Miranda Lambert during her headlining show at Stagecoach 2012
After a relatively low-key first day of the Stagecoach Country Music Festival on Friday, with just a half-dozen acts on a single stage, the music kicked into high gear Saturday. On the second day, all three stages were up and running with 17 more acts representing country, pop-country, alt-country and every other type of hybrid country music under the desert sun.

That's downright modest compared to the total sensory and schedule overload of the 143 acts that played the Coachella Valley Music and Arts Festival for the two previous weekends, but still enough to create some hard choices among simultaneously scheduled performers.

For instance, do you catch 85-year-old bluegrass master Ralph Stanley at the expense of a rare chance to hear singer-songwriter J.D. Souther, one of the architects of the Southern California country-rock sound that's been the template for much of what's been coming out of Nashville for the last two decades? And then miss out on rising Texas singer songwriter Sunny Sweeney, who was on the Mane Stage at the same time as Stanley and Souther?

PHOTOS: The scene at Stagecoach 2012

Such are the dilemmas of Stagecoach 2012.

One solution: in a music festival equivalent of culinary grazing, attempt to get a representative, if truncated, sampling of as many bands as possible.

Here are some highlights from the first two days:

-- Miranda Lambert: The sassy Texas singer-songwriter headlined on Saturday with a performance that firmly demonstrated why she's become a full-blown star. All the elements are clicking for her: fresh and insightful songwriting, commanding stage presence and a wonderfully distinctive voice, all working together in service of celebrating and empowering the predominantly female crowd that makes up country's core audience.

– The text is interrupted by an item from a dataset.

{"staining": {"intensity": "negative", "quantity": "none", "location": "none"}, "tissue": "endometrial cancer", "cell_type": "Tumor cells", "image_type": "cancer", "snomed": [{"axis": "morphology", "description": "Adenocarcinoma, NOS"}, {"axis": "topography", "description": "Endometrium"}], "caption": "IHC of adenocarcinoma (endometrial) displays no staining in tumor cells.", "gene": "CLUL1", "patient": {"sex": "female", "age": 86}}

-- Dave Alvin & the Guilty Ones; You'd be hard-pressed this weekend, or any weekend for that matter, to hear songs that reach deeper or ring truer than Alvin's portraits of people who often struggle without earthly reward for their efforts. Whether on his old Blasters/X classic "Fourth of July" or a more recent song such as "Black Rose of Texas," Alvin unfailingly hits the mark.